#### Extracted data:
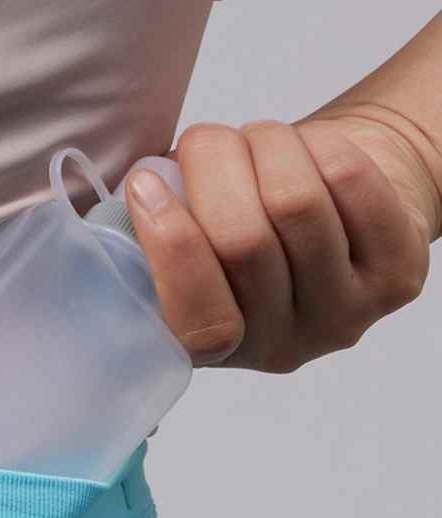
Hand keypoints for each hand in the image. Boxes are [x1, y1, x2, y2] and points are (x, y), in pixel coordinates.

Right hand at [124, 116, 435, 371]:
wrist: (328, 213)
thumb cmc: (236, 224)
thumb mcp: (180, 244)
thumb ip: (152, 233)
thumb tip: (144, 194)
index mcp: (211, 352)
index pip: (199, 319)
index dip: (171, 245)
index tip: (145, 183)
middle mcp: (280, 348)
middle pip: (244, 243)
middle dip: (214, 168)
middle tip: (203, 143)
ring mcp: (344, 316)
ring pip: (296, 203)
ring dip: (264, 145)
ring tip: (254, 139)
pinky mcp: (398, 275)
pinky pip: (349, 183)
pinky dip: (316, 143)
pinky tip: (302, 147)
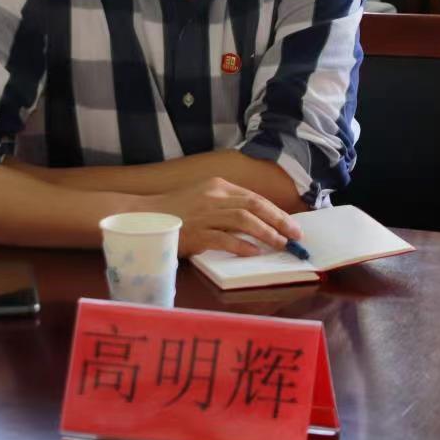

#### Exercise instructions:
Leave out the pictures and output the rest of the records exactly.

#### The completed task:
Hand keypoints for each hand in the image. Boxes are [x1, y1, x2, y2] and points are (x, y), in pixel coordinates.

Right hand at [124, 116, 435, 371]:
wrist: (328, 213)
thumb cmc: (236, 224)
thumb mcp: (180, 244)
thumb ip: (152, 233)
thumb tip: (144, 194)
index mcp: (211, 352)
index pip: (199, 319)
index dip: (171, 245)
index tip: (145, 183)
middle mcp: (280, 348)
middle pip: (244, 243)
middle dip: (214, 168)
middle tip: (203, 143)
ring mcp: (344, 316)
ring pip: (296, 203)
ring dip: (264, 145)
ring tip: (254, 139)
pinky mcp: (398, 275)
pinky pip: (349, 183)
pinky dip: (316, 143)
pinky tip: (302, 147)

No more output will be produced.